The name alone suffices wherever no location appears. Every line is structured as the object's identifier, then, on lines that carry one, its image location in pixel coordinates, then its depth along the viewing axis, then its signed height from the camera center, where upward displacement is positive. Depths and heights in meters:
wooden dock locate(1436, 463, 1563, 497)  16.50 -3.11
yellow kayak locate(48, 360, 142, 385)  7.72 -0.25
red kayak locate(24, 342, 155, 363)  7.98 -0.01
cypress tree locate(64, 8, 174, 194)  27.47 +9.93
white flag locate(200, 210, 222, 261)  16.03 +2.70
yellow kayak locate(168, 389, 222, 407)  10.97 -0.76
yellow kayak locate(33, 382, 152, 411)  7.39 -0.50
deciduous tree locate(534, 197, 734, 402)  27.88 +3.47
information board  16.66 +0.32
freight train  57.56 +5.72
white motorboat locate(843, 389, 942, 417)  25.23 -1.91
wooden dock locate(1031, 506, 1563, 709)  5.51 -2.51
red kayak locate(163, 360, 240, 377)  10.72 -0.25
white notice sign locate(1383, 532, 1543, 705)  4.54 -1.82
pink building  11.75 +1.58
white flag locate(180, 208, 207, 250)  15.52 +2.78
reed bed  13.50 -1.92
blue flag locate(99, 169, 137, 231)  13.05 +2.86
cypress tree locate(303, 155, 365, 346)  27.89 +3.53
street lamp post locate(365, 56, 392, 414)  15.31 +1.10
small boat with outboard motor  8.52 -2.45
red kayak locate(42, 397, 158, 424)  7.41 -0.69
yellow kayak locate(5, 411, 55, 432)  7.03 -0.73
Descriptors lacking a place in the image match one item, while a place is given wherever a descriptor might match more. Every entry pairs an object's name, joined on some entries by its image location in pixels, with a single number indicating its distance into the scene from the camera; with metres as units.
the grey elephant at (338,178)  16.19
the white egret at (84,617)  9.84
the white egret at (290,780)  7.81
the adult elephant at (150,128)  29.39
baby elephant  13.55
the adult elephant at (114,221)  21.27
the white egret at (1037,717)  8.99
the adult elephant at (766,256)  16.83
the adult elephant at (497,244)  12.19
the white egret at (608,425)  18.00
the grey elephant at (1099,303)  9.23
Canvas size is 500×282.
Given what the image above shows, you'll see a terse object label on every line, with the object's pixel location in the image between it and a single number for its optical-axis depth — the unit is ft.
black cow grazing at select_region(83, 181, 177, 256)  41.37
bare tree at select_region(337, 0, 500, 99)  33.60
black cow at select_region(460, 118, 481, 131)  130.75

### Your assignment
In the entries above, restate word for word the lines between the one holding "the adult elephant at (150,128)" and the one holding "bare tree at", inclusive, and nothing besides.

### Expected output
the adult elephant at (150,128)  29.39
baby elephant  13.55
the adult elephant at (114,221)  21.27
the white egret at (1037,717)  8.99
the adult elephant at (766,256)  16.83
the adult elephant at (497,244)  12.19
the white egret at (608,425)  18.00
the grey elephant at (1099,303)  9.23
Canvas size is 500×282.
Given what the image above shows, you'll see a terse object label on every line, with the object's pixel location in the image between it and a single number for its optical-axis depth — the unit is ft.
black cow grazing at select_region(83, 181, 177, 256)  41.37
bare tree at select_region(337, 0, 500, 99)  33.60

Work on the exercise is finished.